Foreign Secretary Jeremy Hunt has had “constructive” talks with his United Arab Emirates counterpart over the fate of a British academic jailed for life on a spying charge.
Diplomatic efforts to free PhD student Matthew Hedges are being led by Mr Hunt amid an outcry after the 31-year-old was handed the sentence earlier this week.
The Durham University researcher’s wife, Daniela Tejada, has lobbied for his release and won assurances from Mr Hunt that the Government is “now standing up for” her husband, after she claimed it had initially put foreign relations above his liberty.
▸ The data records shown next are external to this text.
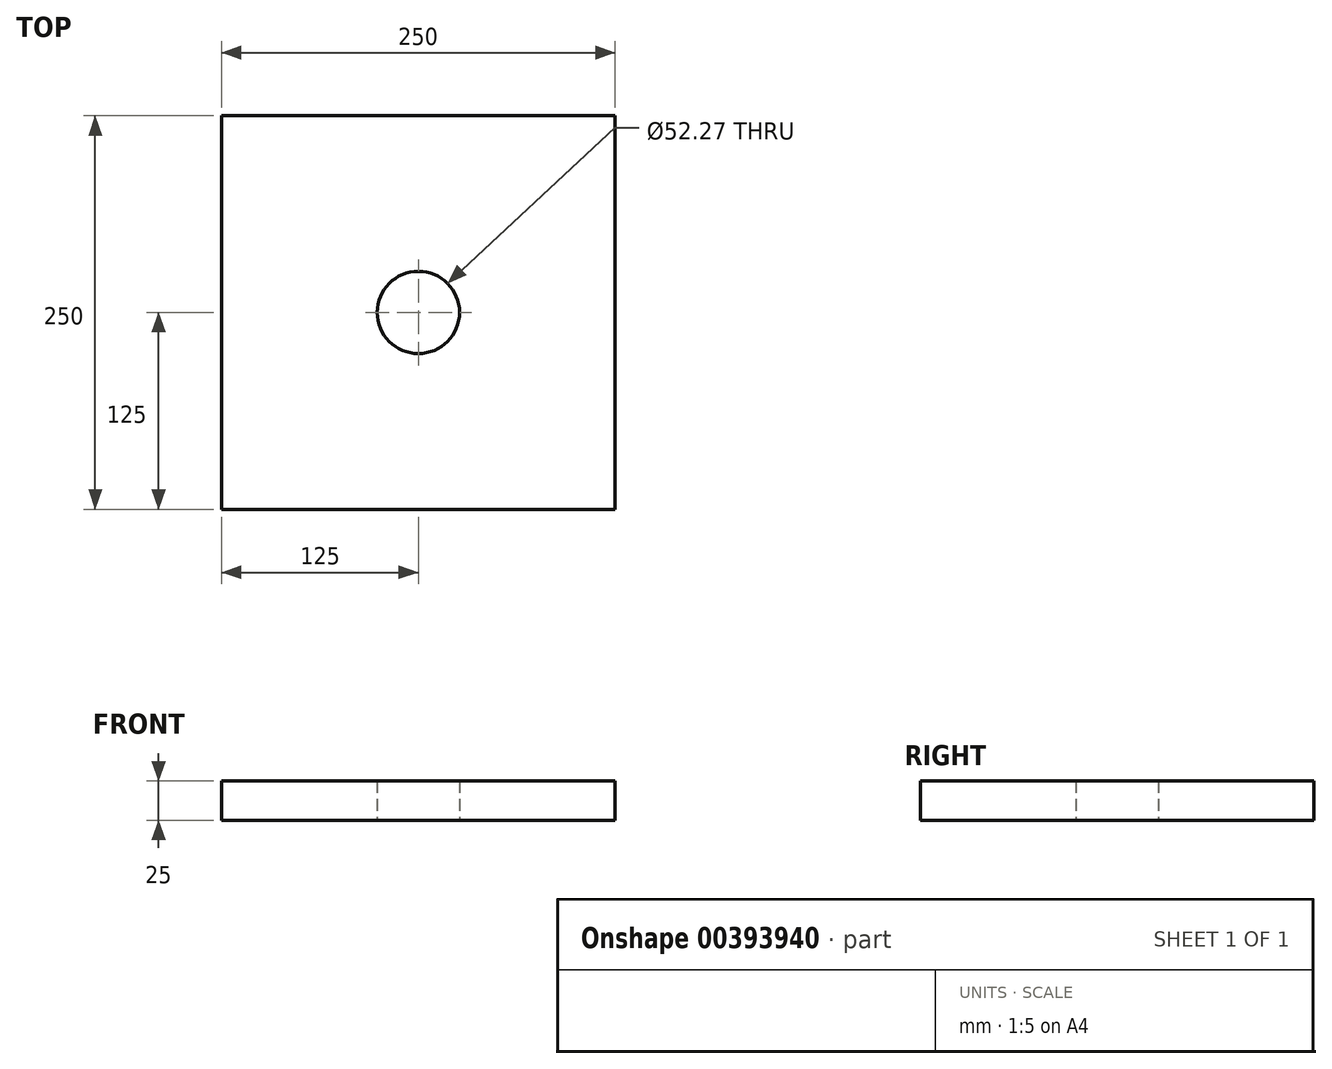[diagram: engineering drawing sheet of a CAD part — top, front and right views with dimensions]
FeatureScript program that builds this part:
annotation { "Feature Type Name" : "Feature", "Feature Type Description" : "" }
export const myFeature = defineFeature(function(context is Context, id is Id, definition is map)
    precondition{}
    {
        {
            var Q0;
            Q0=qCreatedBy(makeId("Top.planeOp"),FACE);
            var sketch = newSketch(context, id + "F0", { "sketchPlane" : qUnion([Q0])});
            skLineSegment(sketch, "E0.bottom", {"start": v(125, 125) * mm, "end": v(-125, 125) * mm});
            skLineSegment(sketch, "E0.top", {"start": v(125, -125) * mm, "end": v(-125, -125) * mm});
            skLineSegment(sketch, "E0.left", {"start": v(125, 125) * mm, "end": v(125, -125) * mm});
            skLineSegment(sketch, "E0.right", {"start": v(-125, 125) * mm, "end": v(-125, -125) * mm});
            skPoint(sketch, "E0.middle", {"position": v(0, 0) * mm});
            skCircle(sketch, "E1", {"center": v(0, 0) * mm, "radius": 26.13 * mm});
            skSolve(sketch);
        }
        {
            var Q0;
            Q0=makeQuery(id+"F0.imprint","IMPRINT",FACE,{"disambiguationData":[TD([[makeQuery(id+"F0.imprint","IMPRINT",EDGE,{"derivedFrom":sQuery(id+"F0.wireOp",EDGE,"E0.bottom")}),1.0]])]});
            extrude(context, id + "F1", {"entities" : qUnion([Q0]), "depth" : 25 * mm, "offsetDistance" : 25 * mm});
        }
    });
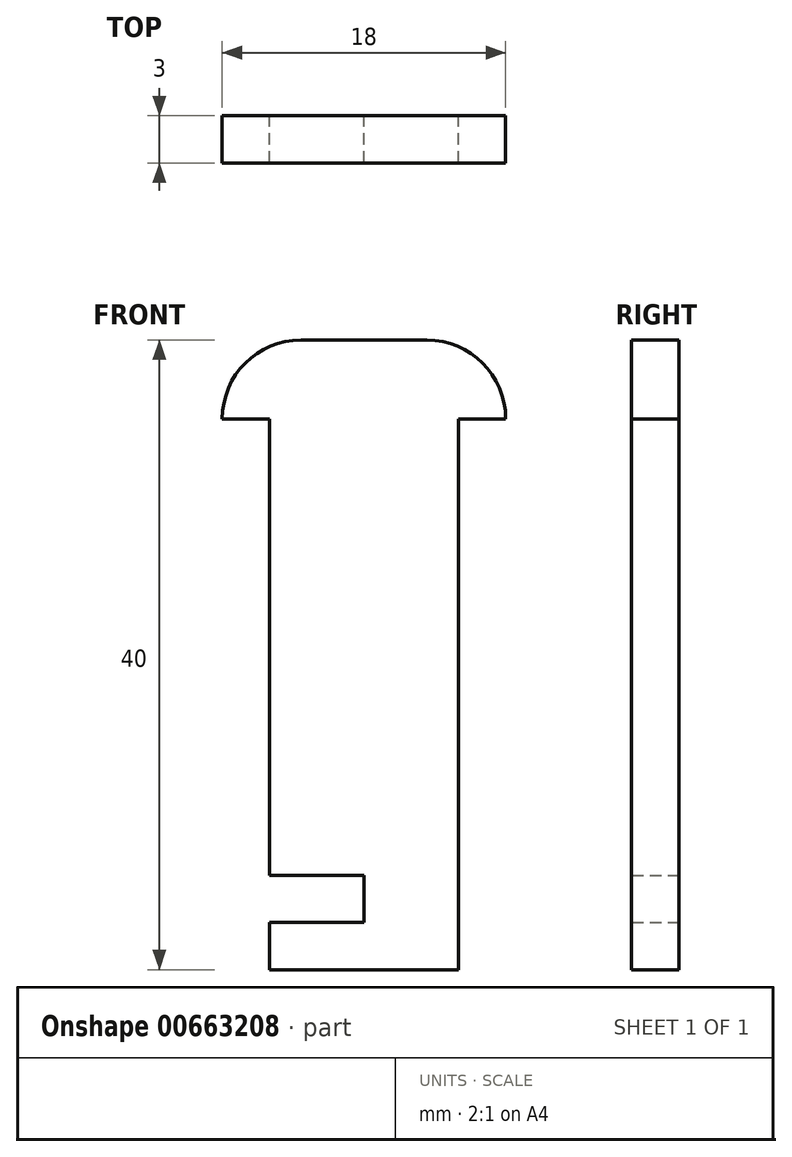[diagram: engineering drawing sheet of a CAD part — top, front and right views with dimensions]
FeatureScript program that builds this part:
annotation { "Feature Type Name" : "Feature", "Feature Type Description" : "" }
export const myFeature = defineFeature(function(context is Context, id is Id, definition is map)
    precondition{}
    {
        {
            var Q0;
            Q0=qCreatedBy(makeId("Front.planeOp"),FACE);
            var sketch = newSketch(context, id + "F0", { "sketchPlane" : qUnion([Q0])});
            skLineSegment(sketch, "E0", {"start": v(-6, 29) * mm, "end": v(-6, 0) * mm});
            skLineSegment(sketch, "E1", {"start": v(-6, 0) * mm, "end": v(0, 0) * mm});
            skLineSegment(sketch, "E2", {"start": v(0, 0) * mm, "end": v(0, -3) * mm});
            skLineSegment(sketch, "E3", {"start": v(0, -3) * mm, "end": v(-6, -3) * mm});
            skLineSegment(sketch, "E4", {"start": v(-6, -3) * mm, "end": v(-6, -6) * mm});
            skLineSegment(sketch, "E5", {"start": v(-6, -6) * mm, "end": v(6, -6) * mm});
            skLineSegment(sketch, "E6", {"start": v(6, -6) * mm, "end": v(6, 29) * mm});
            skLineSegment(sketch, "E7", {"start": v(6, 29) * mm, "end": v(9, 29) * mm});
            skLineSegment(sketch, "E8", {"start": v(9, 29) * mm, "end": v(9, 29) * mm});
            skLineSegment(sketch, "E9", {"start": v(4, 34) * mm, "end": v(-4, 34) * mm});
            skLineSegment(sketch, "E10", {"start": v(-9, 29) * mm, "end": v(-9, 29) * mm});
            skLineSegment(sketch, "E11", {"start": v(-9, 29) * mm, "end": v(-6, 29) * mm});
            skPoint(sketch, "E12.visualSharp", {"position": v(-9, 34) * mm});
            skArc(sketch, "E12.filletArc", {"start": v(-4, 34) * mm, "mid": v(-7.54, 32.54) * mm, "end": v(-9, 29) * mm});
            skPoint(sketch, "E13.visualSharp", {"position": v(9, 34) * mm});
            skArc(sketch, "E13.filletArc", {"start": v(9, 29) * mm, "mid": v(7.54, 32.54) * mm, "end": v(4, 34) * mm});
            skSolve(sketch);
        }
        {
            var Q0;
            Q0=qSketchRegion(id+"F0",true);
            extrude(context, id + "F1", {"entities" : qUnion([Q0]), "depth" : 3 * mm, "offsetDistance" : 25 * mm});
        }
    });
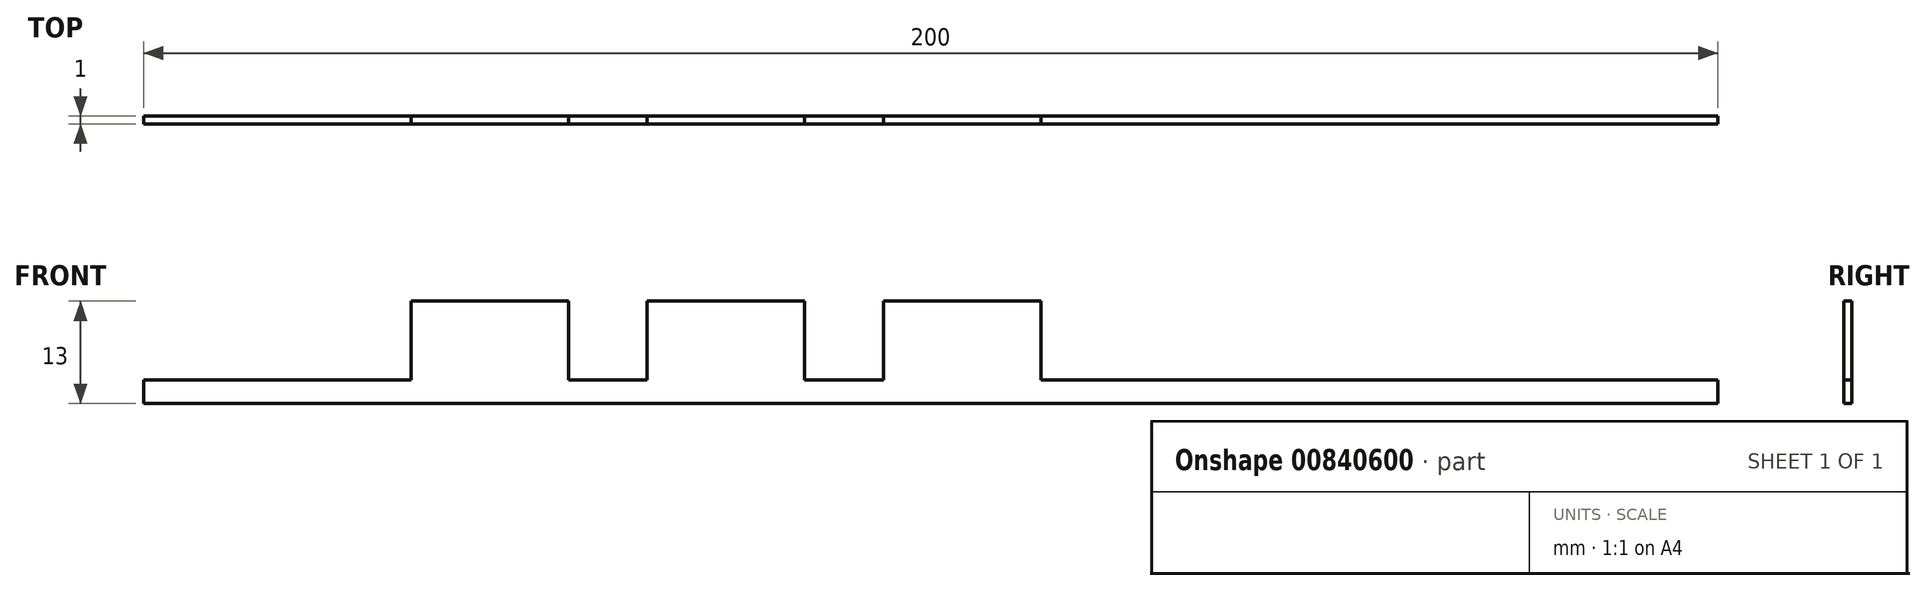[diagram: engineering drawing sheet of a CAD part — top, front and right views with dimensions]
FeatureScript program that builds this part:
annotation { "Feature Type Name" : "Feature", "Feature Type Description" : "" }
export const myFeature = defineFeature(function(context is Context, id is Id, definition is map)
    precondition{}
    {
        {
            var Q0;
            Q0=qCreatedBy(makeId("Front.planeOp"),FACE);
            var sketch = newSketch(context, id + "F0", { "sketchPlane" : qUnion([Q0])});
            skLineSegment(sketch, "E0.bottom", {"start": v(0, 18) * mm, "end": v(200, 18) * mm});
            skLineSegment(sketch, "E0.top", {"start": v(0, 21) * mm, "end": v(200, 21) * mm});
            skLineSegment(sketch, "E0.left", {"start": v(0, 18) * mm, "end": v(0, 21) * mm});
            skLineSegment(sketch, "E0.right", {"start": v(200, 18) * mm, "end": v(200, 21) * mm});
            skLineSegment(sketch, "E1.bottom", {"start": v(34, 21) * mm, "end": v(54, 21) * mm});
            skLineSegment(sketch, "E1.top", {"start": v(34, 31) * mm, "end": v(54, 31) * mm});
            skLineSegment(sketch, "E1.left", {"start": v(34, 21) * mm, "end": v(34, 31) * mm});
            skLineSegment(sketch, "E1.right", {"start": v(54, 21) * mm, "end": v(54, 31) * mm});
            skLineSegment(sketch, "E2.bottom", {"start": v(64, 21) * mm, "end": v(84, 21) * mm});
            skLineSegment(sketch, "E2.top", {"start": v(64, 31) * mm, "end": v(84, 31) * mm});
            skLineSegment(sketch, "E2.left", {"start": v(64, 21) * mm, "end": v(64, 31) * mm});
            skLineSegment(sketch, "E2.right", {"start": v(84, 21) * mm, "end": v(84, 31) * mm});
            skLineSegment(sketch, "E3.bottom", {"start": v(94, 21) * mm, "end": v(114, 21) * mm});
            skLineSegment(sketch, "E3.top", {"start": v(94, 31) * mm, "end": v(114, 31) * mm});
            skLineSegment(sketch, "E3.left", {"start": v(94, 21) * mm, "end": v(94, 31) * mm});
            skLineSegment(sketch, "E3.right", {"start": v(114, 21) * mm, "end": v(114, 31) * mm});
            skSolve(sketch);
        }
        {
            var Q0;
            Q0 = qSketchRegion(id + "F0", true);
            extrude(context, id + "F1", {"entities" : qUnion([Q0]), "depth" : 1 * mm, "offsetDistance" : 25 * mm});
        }
    });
After Mr Hunt’s latest talks with UAE counterpart Abdullah bin Zayed, a Foreign Office spokeswoman said: “They had constructive talks and agreed to keep in close contact over the coming days.”
“Mr Hedges’ family have made a request for clemency and the government is studying that request,” he said.
“Because of the strength of that relationship we are hopeful that an amicable solution can be reached.”
He also made efforts to defend the judicial process, denying it was a “five-minute show trial” and claiming three judges evaluated “compelling evidence” over three hearings to make their ruling.
He did not address whether the academic was given adequate legal representation throughout the process, which Ms Tejada has said he lacked.
She swiftly rebuked the ambassador’s defence, saying her husband had been held in solitary confinement for more than five months without charge or lawyer, and when he did receive consular access he was not able to “talk openly”.
“The judicial system in the UAE and the UK cannot be compared,” she said in a statement.
“We have asked for clemency, we will wait to see what happens.”
Mr Hedges, originally from Exeter, was arrested at Dubai Airport as he tried to leave the country on May 5.
Professor Stuart Corbridge, vice-chancellor of Durham University, said there is “no reason to believe that Matt was conducting anything other than legitimate academic research”.
Mr Hedges was given 30 days to challenge the court ruling, and Ms Tejada has launched a petition on Change.org which has so far garnered more than 238,000 signatures.